Hamilton doesn't dodge the Big Questions in "Fallen Dragon." The book intertwines four stories: Lawrence Newton as adult, a pirate for a multi-national, interstellar corporation that engages in colonial piracy at an interstellar scale; the same Lawrence Newton as a youth, a child of the ruling class in one of those colonies, obsessed with interstellar exploration; Denise, a colonist on another planet, who tells children the most amazing stories and may or may not be more than she seems; and Simon Roderick, a director of the the corporate pirates that employ Newton. Each has a different view of his or her universe, each has a different set of goals and each has a different set of means to those goals. Who's right and what's right are the heart of this story, as well as what's a legitimate way to pursue those goals.

Hamilton's concept of multi-national corporations whose shareholder return is based on a eumphemistic "asset realization" - simple piracy - of interstellar colonies is plausible, and has precedent in the British East india Company. The development choices made by the colonists on each of the colonies Newton visits to loot are imaginative; the colony of Santo Christo is especially interesting. "Skin" is the next obvious step after the armor in Heinlein's "Starship Troopers." And Hamilton does a nice job of tying the various plots together at the end, in a climax somewhat reminiscent of Iain M. Bank's "Use of Weapons."

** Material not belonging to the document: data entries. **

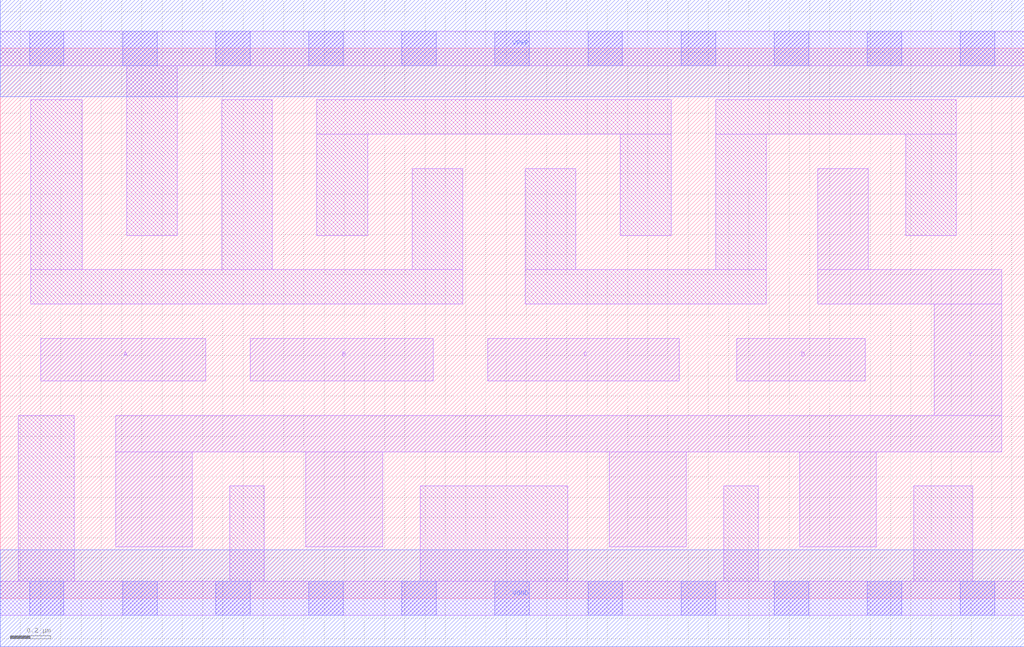
<source format=lef>
# Copyright 2020 The SkyWater PDK Authors
#
# Licensed under the Apache License, Version 2.0 (the "License");
# you may not use this file except in compliance with the License.
# You may obtain a copy of the License at
#
#     https://www.apache.org/licenses/LICENSE-2.0
#
# Unless required by applicable law or agreed to in writing, software
# distributed under the License is distributed on an "AS IS" BASIS,
# WITHOUT WARRANTIES OR CONDITIONS OF ANY KIND, either express or implied.
# See the License for the specific language governing permissions and
# limitations under the License.
#
# SPDX-License-Identifier: Apache-2.0

VERSION 5.7 ;
  NAMESCASESENSITIVE ON ;
  NOWIREEXTENSIONATPIN ON ;
  DIVIDERCHAR "/" ;
  BUSBITCHARS "[]" ;
UNITS
  DATABASE MICRONS 200 ;
END UNITS
PROPERTYDEFINITIONS
  MACRO maskLayoutSubType STRING ;
  MACRO prCellType STRING ;
  MACRO originalViewName STRING ;
END PROPERTYDEFINITIONS
MACRO sky130_fd_sc_hdll__nor4_2
  CLASS CORE ;
  FOREIGN sky130_fd_sc_hdll__nor4_2 ;
  ORIGIN  0.000000  0.000000 ;
  SIZE  5.060000 BY  2.720000 ;
  SYMMETRY X Y R90 ;
  SITE unithd ;
  PIN A
    ANTENNAGATEAREA  0.555000 ;
    DIRECTION INPUT ;
    USE SIGNAL ;
    PORT
      LAYER li1 ;
        RECT 0.200000 1.075000 1.015000 1.285000 ;
    END
  END A
  PIN B
    ANTENNAGATEAREA  0.555000 ;
    DIRECTION INPUT ;
    USE SIGNAL ;
    PORT
      LAYER li1 ;
        RECT 1.235000 1.075000 2.140000 1.285000 ;
    END
  END B
  PIN C
    ANTENNAGATEAREA  0.555000 ;
    DIRECTION INPUT ;
    USE SIGNAL ;
    PORT
      LAYER li1 ;
        RECT 2.410000 1.075000 3.355000 1.285000 ;
    END
  END C
  PIN D
    ANTENNAGATEAREA  0.555000 ;
    DIRECTION INPUT ;
    USE SIGNAL ;
    PORT
      LAYER li1 ;
        RECT 3.640000 1.075000 4.275000 1.285000 ;
    END
  END D
  PIN VGND
    ANTENNADIFFAREA  1.066000 ;
    DIRECTION INOUT ;
    USE SIGNAL ;
    PORT
      LAYER met1 ;
        RECT 0.000000 -0.240000 5.060000 0.240000 ;
    END
  END VGND
  PIN VPWR
    ANTENNADIFFAREA  0.290000 ;
    DIRECTION INOUT ;
    USE SIGNAL ;
    PORT
      LAYER met1 ;
        RECT 0.000000 2.480000 5.060000 2.960000 ;
    END
  END VPWR
  PIN Y
    ANTENNADIFFAREA  1.252000 ;
    DIRECTION OUTPUT ;
    USE SIGNAL ;
    PORT
      LAYER li1 ;
        RECT 0.570000 0.255000 0.950000 0.725000 ;
        RECT 0.570000 0.725000 4.950000 0.905000 ;
        RECT 1.510000 0.255000 1.890000 0.725000 ;
        RECT 3.010000 0.255000 3.390000 0.725000 ;
        RECT 3.950000 0.255000 4.330000 0.725000 ;
        RECT 4.040000 1.455000 4.950000 1.625000 ;
        RECT 4.040000 1.625000 4.290000 2.125000 ;
        RECT 4.615000 0.905000 4.950000 1.455000 ;
    END
  END Y
  OBS
    LAYER li1 ;
      RECT 0.000000 -0.085000 5.060000 0.085000 ;
      RECT 0.000000  2.635000 5.060000 2.805000 ;
      RECT 0.090000  0.085000 0.365000 0.905000 ;
      RECT 0.150000  1.455000 2.285000 1.625000 ;
      RECT 0.150000  1.625000 0.405000 2.465000 ;
      RECT 0.625000  1.795000 0.875000 2.635000 ;
      RECT 1.095000  1.625000 1.345000 2.465000 ;
      RECT 1.135000  0.085000 1.305000 0.555000 ;
      RECT 1.565000  1.795000 1.815000 2.295000 ;
      RECT 1.565000  2.295000 3.315000 2.465000 ;
      RECT 2.035000  1.625000 2.285000 2.125000 ;
      RECT 2.075000  0.085000 2.805000 0.555000 ;
      RECT 2.595000  1.455000 3.785000 1.625000 ;
      RECT 2.595000  1.625000 2.845000 2.125000 ;
      RECT 3.065000  1.795000 3.315000 2.295000 ;
      RECT 3.535000  1.625000 3.785000 2.295000 ;
      RECT 3.535000  2.295000 4.725000 2.465000 ;
      RECT 3.575000  0.085000 3.745000 0.555000 ;
      RECT 4.475000  1.795000 4.725000 2.295000 ;
      RECT 4.515000  0.085000 4.805000 0.555000 ;
    LAYER mcon ;
      RECT 0.145000 -0.085000 0.315000 0.085000 ;
      RECT 0.145000  2.635000 0.315000 2.805000 ;
      RECT 0.605000 -0.085000 0.775000 0.085000 ;
      RECT 0.605000  2.635000 0.775000 2.805000 ;
      RECT 1.065000 -0.085000 1.235000 0.085000 ;
      RECT 1.065000  2.635000 1.235000 2.805000 ;
      RECT 1.525000 -0.085000 1.695000 0.085000 ;
      RECT 1.525000  2.635000 1.695000 2.805000 ;
      RECT 1.985000 -0.085000 2.155000 0.085000 ;
      RECT 1.985000  2.635000 2.155000 2.805000 ;
      RECT 2.445000 -0.085000 2.615000 0.085000 ;
      RECT 2.445000  2.635000 2.615000 2.805000 ;
      RECT 2.905000 -0.085000 3.075000 0.085000 ;
      RECT 2.905000  2.635000 3.075000 2.805000 ;
      RECT 3.365000 -0.085000 3.535000 0.085000 ;
      RECT 3.365000  2.635000 3.535000 2.805000 ;
      RECT 3.825000 -0.085000 3.995000 0.085000 ;
      RECT 3.825000  2.635000 3.995000 2.805000 ;
      RECT 4.285000 -0.085000 4.455000 0.085000 ;
      RECT 4.285000  2.635000 4.455000 2.805000 ;
      RECT 4.745000 -0.085000 4.915000 0.085000 ;
      RECT 4.745000  2.635000 4.915000 2.805000 ;
  END
  PROPERTY maskLayoutSubType "abstract" ;
  PROPERTY prCellType "standard" ;
  PROPERTY originalViewName "layout" ;
END sky130_fd_sc_hdll__nor4_2

</source>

On the other hand, the lengthy expository sections, as other reviewers have noted, do bog the story down somewhat, and could have used some editing. It's not clear to me what the purpose of the extended steamy sex scenes is, either.

Still and all, the story works, and works at several levels. Hamilton slyly hides a few cards until the last few pages, incuding the reason why Newton, apparently improbably, shifts sides near the end of the book, after hearing the story of Modrik. And I liked the ambiguity of the ending: you can't really be sure which solution is the "right solution," and perhaps there is neither a right solution nor a single right solution to the intractable problems that afflict mankind. Less palatable is Hamilton's implication that the only true virtue is selfishness.

But it's a good yarn, and well told. Recommended, with a caution that it may be dangerous to skim the tedious parts.

Rating: 4
Summary: Not great sci-fi, but definately good
Comment: As a frequent traveler, I find myself at the mercy of the stocking choices of airport booksellers when I have forgotten to bring sufficient reading material for my trip. This has resulted in my having intaken many, many awful science fiction books (Kevin J Anderson comes to mind as a guilty party). I didn't expect much else from Fallen Dragon, but I was pleasantly surprised to find a story of complexity and depth buried among the space opera. It's certainly not a landmark science-fiction novel, but the concepts are sound, the characters plausible, and there's enough neat ideas between the pages to create an entertaining universe. I liked this book.